Ryan Beatty’s ‘Sweet Fortune’: A Fragile, Virtuosic Exploration of Love

Ryan Beatty is trying to find the right way to say “I love you” on “Secret Language,” the rustic, horn-backed lead single from his fourth album, Sweet Fortune. He admits early on, “I’m a bit of a mess cause I’m fragile and tired, wounded and weak, and my words are a useless defense.” And yet, words are all he has.

Over the past few years, Beatty has quietly positioned himself as a virtuosic songwriter operating on the fringes of pop. The roots he put down on his 2018 debut Boy in Jeans showed promise that continued on the more experimental Dreaming of David in 2020. But Calico, his breakthrough from 2023, was a treasure trove of chilling revelations and picturesque stories about loss and finality. His writing on Calico is uncomplicated without being overly plain, in a way that suggests a deep familiarity with emotional minefields.

Fighting for the Present

It seems obvious—they’re his own feelings and his own experiences, so of course he would know which memories are most explosive, or which have wreaked the most havoc in his life. The point, though, is that on Calico, he’d already spent enough time excavating his past to write about it from a distance. It’s the biggest contrast from Sweet Fortune, a record that spends 10 tracks fighting to hold onto the present and love that might not last beyond the moment in which he finds it.

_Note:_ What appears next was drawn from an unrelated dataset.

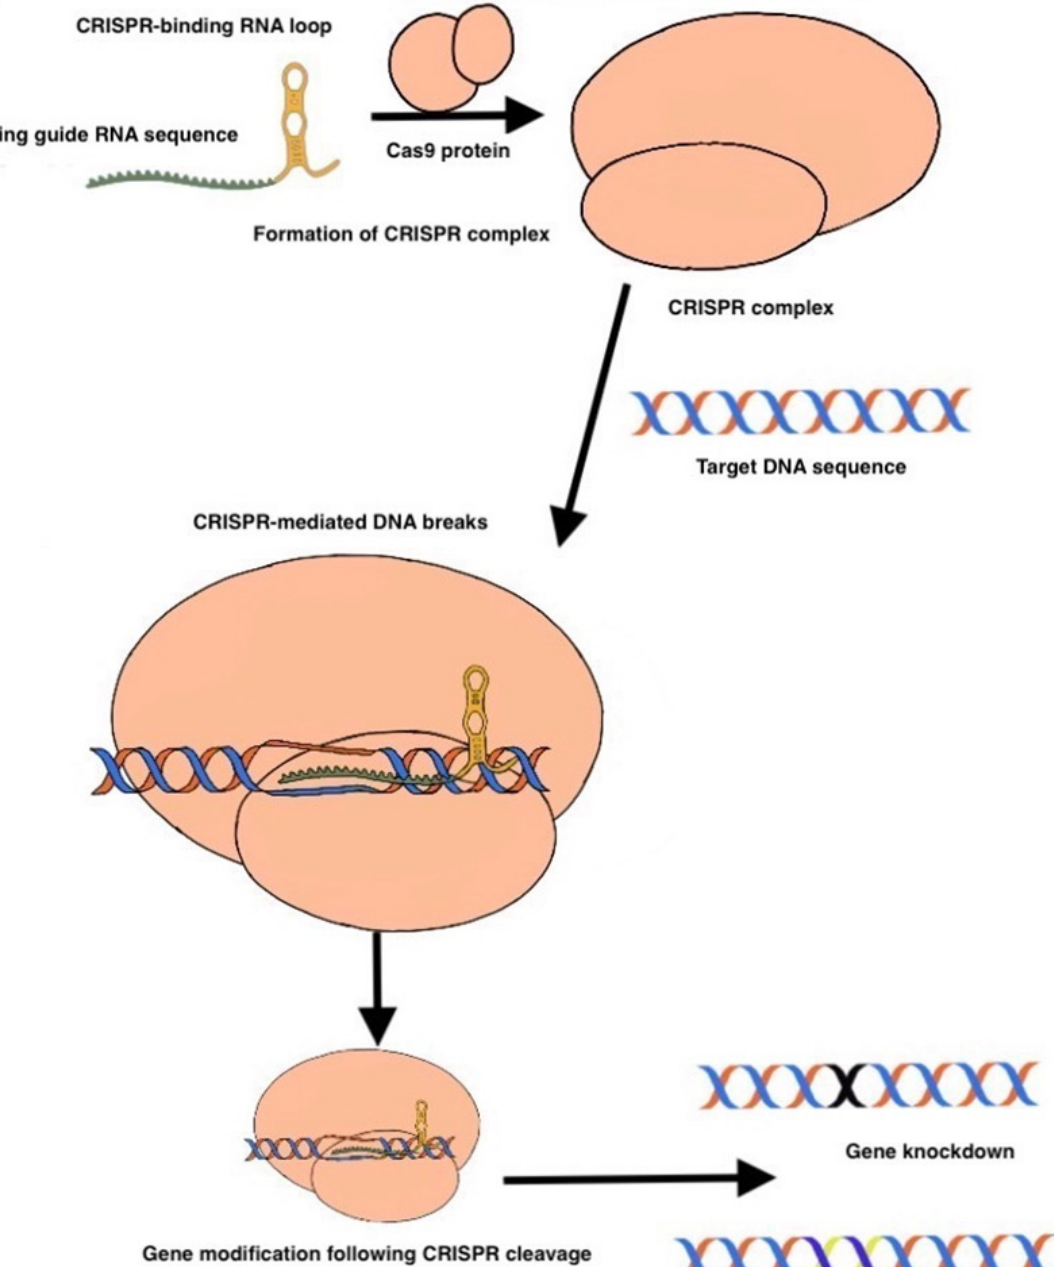
Figure 1. Formation of CRISPR Complex. In the CRISPR/Cas9 system, a guide RNA (gRNA)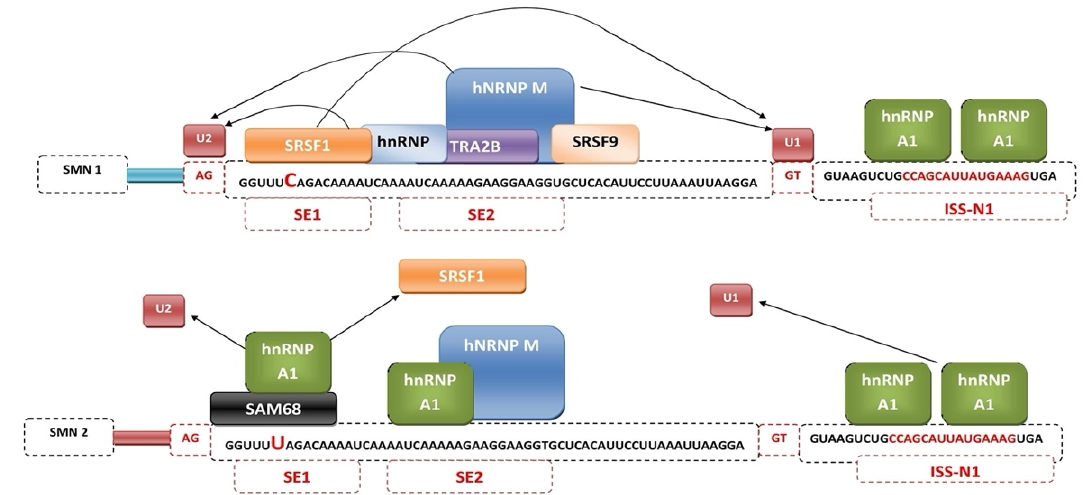
Figure 2. Mechanism of regulation of SMN1 and SMN2 gene splicing by splicing factors. Exon 7 skipping may be caused by increased activity of a regulatory sequence located at the 3 (cid:48) end of exon 7, called terminal stem loop 2 (TSL2). It exhibits inhibitory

In real time, Beatty outlines his fears and uncertainties with reluctant optimism. “You can stay if you don’t break my heart,” he sings on “White Lighting.” “Sometimes I don’t know what I want until you take it away.” There are moments where Beatty can’t contain his own desire. “Knowing there’s nothing I can do, I would pay the cost for every loss so I don’t lose you,” he sings on the closing track “Fleur De Lis.” “And I would love the both of us for you/If only I could love the both of us for you.” He’d do anything to keep this love from turning into what he seems to fear most: a blip that turns into memories he’ll have to spend years making sense of.

Collaborations and Country Influence

Sweet Fortune finds Beatty unguarded. His words act as armor—he accepts his anxieties about being alone, even considers how lingering religious shame could factor into how present he allows himself to be in his relationships. But he also doesn’t dismiss the need he feels to fill that space. Solitude isn’t what he wants—he craves touch, familiarity, and the kind of all-consuming attention that he might have shied away from in the past.

Hesitation makes him a flight risk on “Virtuoso,” a backwoods country song laced with swelling strings. “Just because I gotta leave you here doesn’t mean I love you less,” he sings. “Trying to hold me down is like holding onto rain/I’m not an empty gun, I’m the bullet flying away.” Like “Secret Language,” the track carries the influence of the time Beatty spent digging into country music while working on Beyoncé’s Cowboy Carter. The singer-songwriter earned his first Grammy Award for Album of the Year for his work on “Bodyguard,” “Protector,” “Just for Fun,” and “II Hands II Heaven.”

Sweet Fortune finds its own secret weapon in Clairo; she appears across the credits on nearly half of the record. Her soft tone glides beneath his own on “Sweet Fortune,” a brief moment of emotional surrender midway through the album. “Be good to me,” their layered vocals plead. “Don’t say what you don’t mean.”

Four albums in, Beatty is still finding new angles through his distinct perspective. Sweet Fortune revels in its intimacy without over-intellectualizing it. And while it falls just short of the heights Calico reached, the album accepts the challenge of trusting the full spectrum of emotion and experience that fuels him as a songwriter.